11 Name: Anonymous 2025-08-16 22:41
I think you don't need the term FOSSfags, you're talking about Stallmanism people so isn't Stallmanists a good term or something? People telling you to choose FOSS software in general really aren't going to be Stallmanist the vast majourity of the time. To go with Stallman's philosophy you reject Linux distributions that prompt you with the option of non-free package manager repositories, so you become an absolute FOSS purist.

Now FOSS licences are wide-spread. Blender is becoming the accepted norm for all the serious 3D designers. People using or recommended this aren't necessarily die hards about the ethics.

Okay I've thought about this a bit more now, so this is the kind of person you're seeing here and you're suggesting the name FOSSfags and OK they have a collection of ideas that *can* be mutually exclusive, but ur pointing out that they share this collection of ideas and it's like a cult on denpa-chan or something, fine. Altho I would just say I think both those people and yourself should just talk about the individual topics separately.

Also I feel like the systemd part is the most significant part. Well that's another separate idea where they praise the unix philosophy and want to align with the unix philosophy as much as possible. I don't particularly get unix philosophy hardcores, I think systemd is best choice for my life to be easiest but also I love bash shells and the many do one job and do it well programs that u can use.
12 Name: Anonymous 2025-08-17 00:15
Tell me more about your hateboner for FOSS, I am very interested (not).

FOSS as a movement is very flawed but this is just vague kvetching about a number of ambiguous groups all clumped together under the "FOSSfag" moniker, hard to care about your very personal gripes sorry.

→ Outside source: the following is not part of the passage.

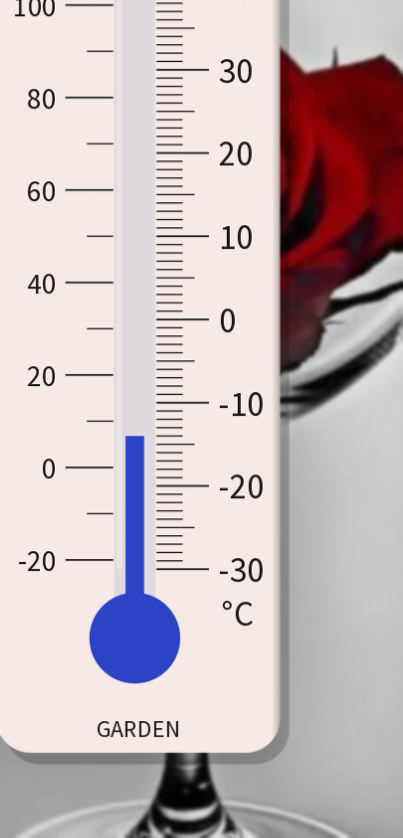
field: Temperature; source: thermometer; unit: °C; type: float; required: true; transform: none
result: -14 °C
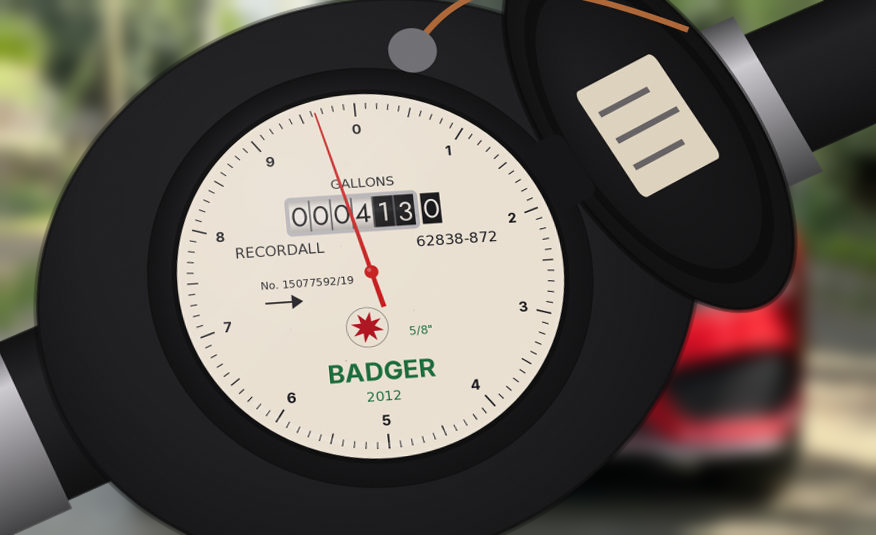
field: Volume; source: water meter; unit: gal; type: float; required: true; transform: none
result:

That being said the issue with FOSS you mentioned that I do agree with is regarding the way people talk about and treat it, which is because it was never designed for the consumer first, its for developers/producers, the natural consequence of this is that FOSS becomes less of a "free expression" deal and just another flavorful aesthetic to wear around and showcase to people, that's the only way a consumer can really interact with FOSS and nowadays that is the majority.

On the other hand your other point complaining that FOSS people look down on "tech illiterate" people is stupid, because those people (i.e. normies) are retarded and balk at the slightest amount of friction when it comes to learning anything new at all. Also:

FOSS fools think programs should serve other FOSS fools and the rest of the world be damned
Sounds completely vague and could mean anything, what FOSS programs are we talking about here, again, this is just aimless kvetching.
13 Name: Anonymous 2025-08-18 07:05
>>1
Stallman followers
I think you confuse foss with gnu philisophy.
14 Name: Anonymous 2025-08-24 01:07
Most Linux fanboys don't follow GNU philosophy. We already know this. Are they insufferable? Yes. Could you argue they betray the principals behind the GNU manifesto yes? What does this mean? They have been duped by corpos into doing the R&D work for them but without any pay. Is the GNU philosophy flawed? Yes. There's no need to be an ass about it. Are a lot of Linux fanboys buying into an image? Yeah but so are most subcultures.